For several days after the biopsy, the area may feel sore. The discomfort can usually be eased with medication.

Needle biopsy

Needle biopsies can be done in two ways:

  • Fine needle biopsy

  • Core needle biopsy

You can usually have a needle biopsy done in your surgeon's office. Or you may have it done in the radiology department of a hospital by radiologists who specialize in the procedure. Or, you may have a needle biopsy done by a doctor who specializes in cytology and pathology, called a cytopathologist. A needle biopsy is typically done with a local numbing medication injected over the biopsy site. 

Before any needle biopsy, tell your doctor if you are taking any medications that thin your blood, called anticoagulants or antiplatelets, before the biopsy. These medications include Coumadin (warfarin), Pradaxa (dabigatran), Xarelto (rivaroxaban), Plavix (clopidogrel), Effient (prasugrel), or aspirin. Usually, you have to stop taking these medications a few days before a surgical biopsy. Only stop taking blood-thinning medications if you have specific instructions from your cancer doctor as well as the doctor who originally prescribed the medication.

Fine needle biopsy

With a fine needle biopsy, the doctor inserts a very tiny needle into the tumor and removes fluid and tissue. A fine needle biopsy is less invasive than a core needle biopsy. A fine needle biopsy only removes cells. It is only accurate for some types of tumors, and is not used very often for bone tumors.

A cytopathologist does this procedure. The procedure takes only 10 to 15 minutes.

Results are ready in 24 to 48 hours. The doctor looks at the samples right away to make sure enough cells were obtained. Sometimes the doctor can make a diagnosis at that time.

Core needle biopsy

With a core needle biopsy, the surgeon or radiologist uses a large needle to remove a small plug, or core, of tissue. The tissue removed is usually enough to diagnose any type of tumor.
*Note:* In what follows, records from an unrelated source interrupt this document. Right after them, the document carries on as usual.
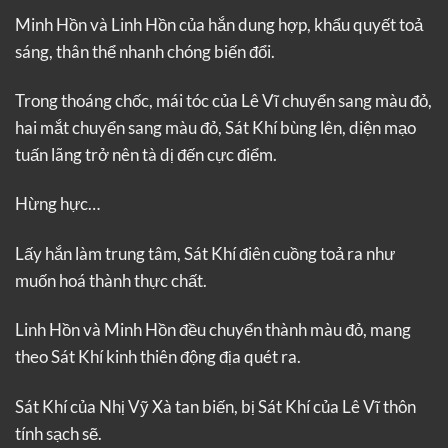
Minh Hồn và Linh Hồn của hắn dung hợp, khẩu quyết toả
sáng, thân thể nhanh chóng biến đổi.
Trong thoáng chốc, mái tóc của Lê Vĩ chuyển sang màu đỏ,
hai mắt chuyển sang màu đỏ, Sát Khí bùng lên, diện mạo
tuấn lãng trở nên tà dị đến cực điểm.
Hừng hực…
Lấy hắn làm trung tâm, Sát Khí điên cuồng toả ra như
muốn hoá thành thực chất.
Linh Hồn và Minh Hồn đều chuyển thành màu đỏ, mang
theo Sát Khí kinh thiên động địa quét ra.
Sát Khí của Nhị Vỹ Xà tan biến, bị Sát Khí của Lê Vĩ thôn
tính sạch sẽ.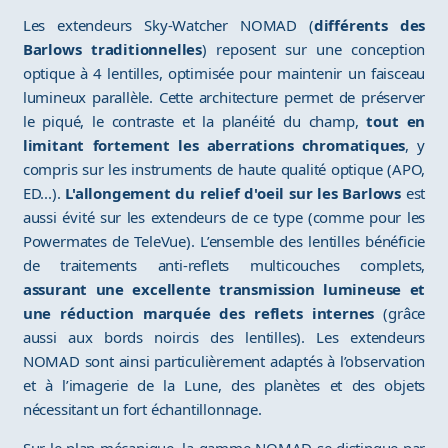
Les extendeurs Sky-Watcher NOMAD (
différents des
Barlows traditionnelles
) reposent sur une conception
optique à 4 lentilles, optimisée pour maintenir un faisceau
lumineux parallèle. Cette architecture permet de préserver
le piqué, le contraste et la planéité du champ,
tout en
limitant fortement les aberrations chromatiques
, y
compris sur les instruments de haute qualité optique (APO,
ED...).
L'allongement du relief d'oeil sur les Barlows
est
aussi évité sur les extendeurs de ce type (comme pour les
Powermates de TeleVue). L’ensemble des lentilles bénéficie
de traitements anti-reflets multicouches complets,
assurant une excellente transmission lumineuse et
une réduction marquée des reflets internes
(grâce
aussi aux bords noircis des lentilles). Les extendeurs
NOMAD sont ainsi particulièrement adaptés à l’observation
et à l’imagerie de la Lune, des planètes et des objets
nécessitant un fort échantillonnage.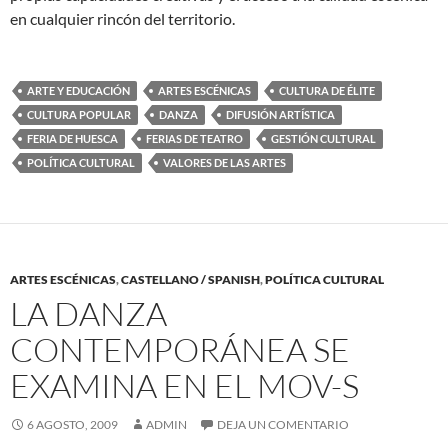
en cualquier rincón del territorio.
ARTE Y EDUCACIÓN
ARTES ESCÉNICAS
CULTURA DE ÉLITE
CULTURA POPULAR
DANZA
DIFUSIÓN ARTÍSTICA
FERIA DE HUESCA
FERIAS DE TEATRO
GESTIÓN CULTURAL
POLÍTICA CULTURAL
VALORES DE LAS ARTES
ARTES ESCÉNICAS
,
CASTELLANO / SPANISH
,
POLÍTICA CULTURAL
LA DANZA
CONTEMPORÁNEA SE
EXAMINA EN EL MOV-S
6 AGOSTO, 2009
ADMIN
DEJA UN COMENTARIO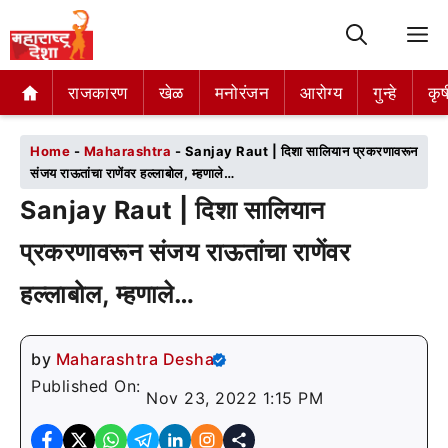
M
राजकारण
राजकारण
खेळ
खेळ
मनोरंजन
मनोरंजन
आरोग्य
आरोग्य
गुन्हे
गुन्हे
कृष
कृष
Home
-
Maharashtra
-
Sanjay Raut | दिशा सालियान प्रकरणावरून
संजय राऊतांचा राणेंवर हल्लाबोल, म्हणाले…
Sanjay Raut | दिशा सालियान
प्रकरणावरून संजय राऊतांचा राणेंवर
हल्लाबोल, म्हणाले…
by
Maharashtra Desha
Published On:
Nov 23, 2022 1:15 PM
First, the doctor numbs your skin and tissue over the tumor with an injection of medication.

If the tumor is near the surface of your body, the doctor can aim the needle by feeling the tumor.

If the tumor is too deep to feel by hand, the doctor may use a computed tomography (CT) scan to guide the needle to the tumor. The CT scan takes pictures of the inside of your body and allows the doctor to see on a computer screen where the needle is going. You will need to lie still on a table. A technician places the part of your body being examined within the scanner. The scanner is a machine that surrounds the table. The CT scan is painless, but you may find it uncomfortable to hold still in certain positions for several minutes at a time. Some people need more medicine to calm them down so they lie still.

When radiologists do the biopsy, some people get anesthesia through an intravenous (IV) drip. With a drip, the medicine goes through the tubing into a vein. This type of anesthesia is called conscious sedation. If you get this type of sedation, you will be told not to eat or drink for at least six to eight hours before the procedure.

During the biopsy, you may feel some pressure and discomfort. You must remain still. You'll have a small amount of bleeding where the doctor inserts the needle. The doctor will apply pressure to the small needle hole until the bleeding stops. Then the doctor will clean the area and cover it with a bandage.

For several days after the biopsy, the area may feel sore, so you should try to take it easy. For example, if the biopsy was done in your leg, avoid walking a lot or doing high-energy activities.